§ What you have to do
Look for "left" in the records and copy every line that has it.

(Beginning of Data)

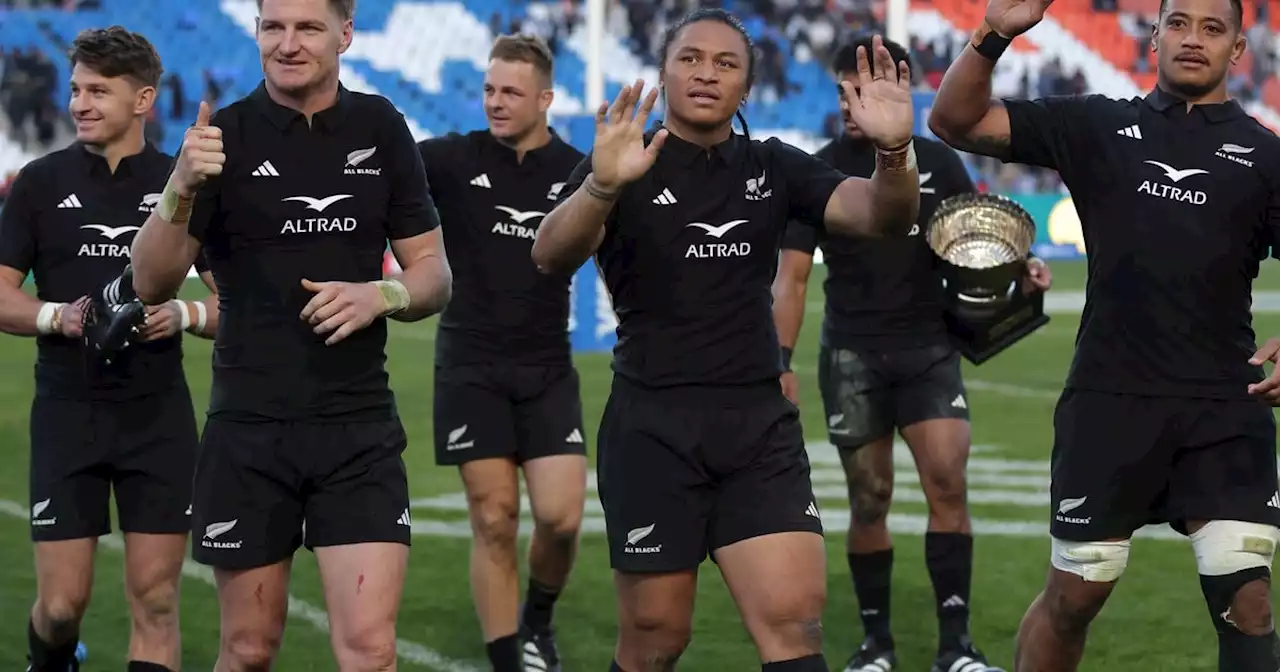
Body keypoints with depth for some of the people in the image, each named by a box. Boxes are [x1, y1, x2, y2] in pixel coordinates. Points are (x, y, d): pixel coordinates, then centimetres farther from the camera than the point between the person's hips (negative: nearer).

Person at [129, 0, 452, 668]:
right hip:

(End of Data)
(Beginning of Data)

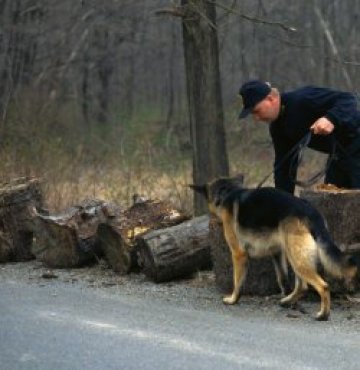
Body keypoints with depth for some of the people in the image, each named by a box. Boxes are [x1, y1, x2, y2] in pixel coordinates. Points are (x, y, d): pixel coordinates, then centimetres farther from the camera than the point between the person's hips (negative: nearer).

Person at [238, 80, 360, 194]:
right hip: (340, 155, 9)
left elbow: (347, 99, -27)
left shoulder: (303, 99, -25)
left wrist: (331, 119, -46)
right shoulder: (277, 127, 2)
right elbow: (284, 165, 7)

(End of Data)
(Beginning of Data)

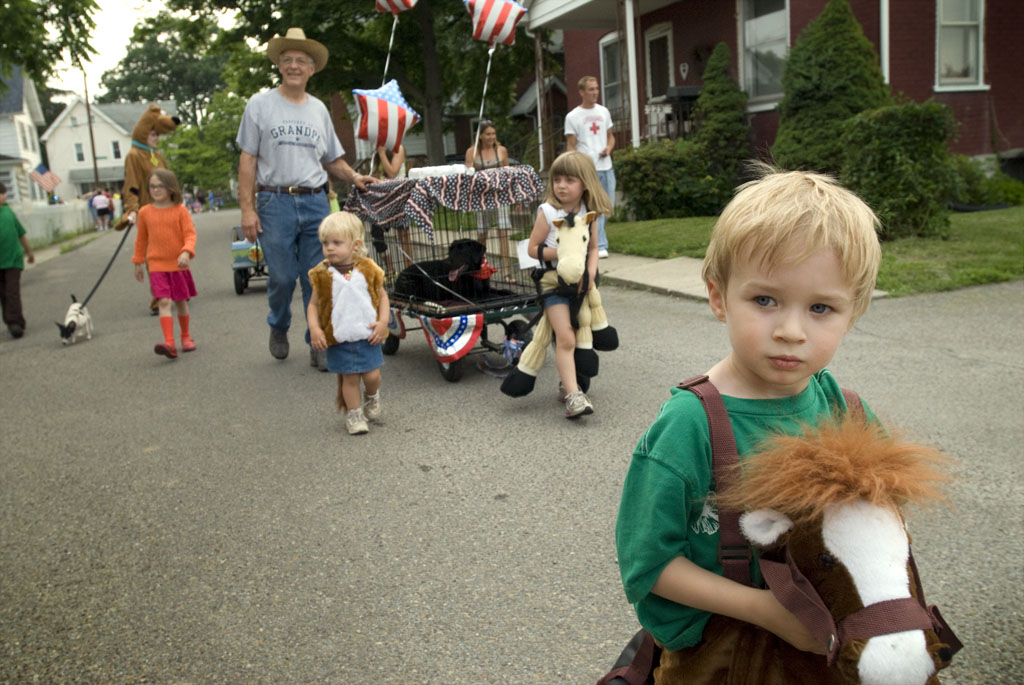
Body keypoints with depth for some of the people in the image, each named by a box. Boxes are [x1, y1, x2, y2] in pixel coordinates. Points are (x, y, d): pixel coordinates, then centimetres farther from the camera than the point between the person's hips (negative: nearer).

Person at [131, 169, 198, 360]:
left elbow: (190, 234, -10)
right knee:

(End of Data)

§ Answer box
left elbow: (347, 99, -27)
left shoulder: (303, 99, -25)
left wrist: (331, 119, -46)
left elbow: (190, 234, -10)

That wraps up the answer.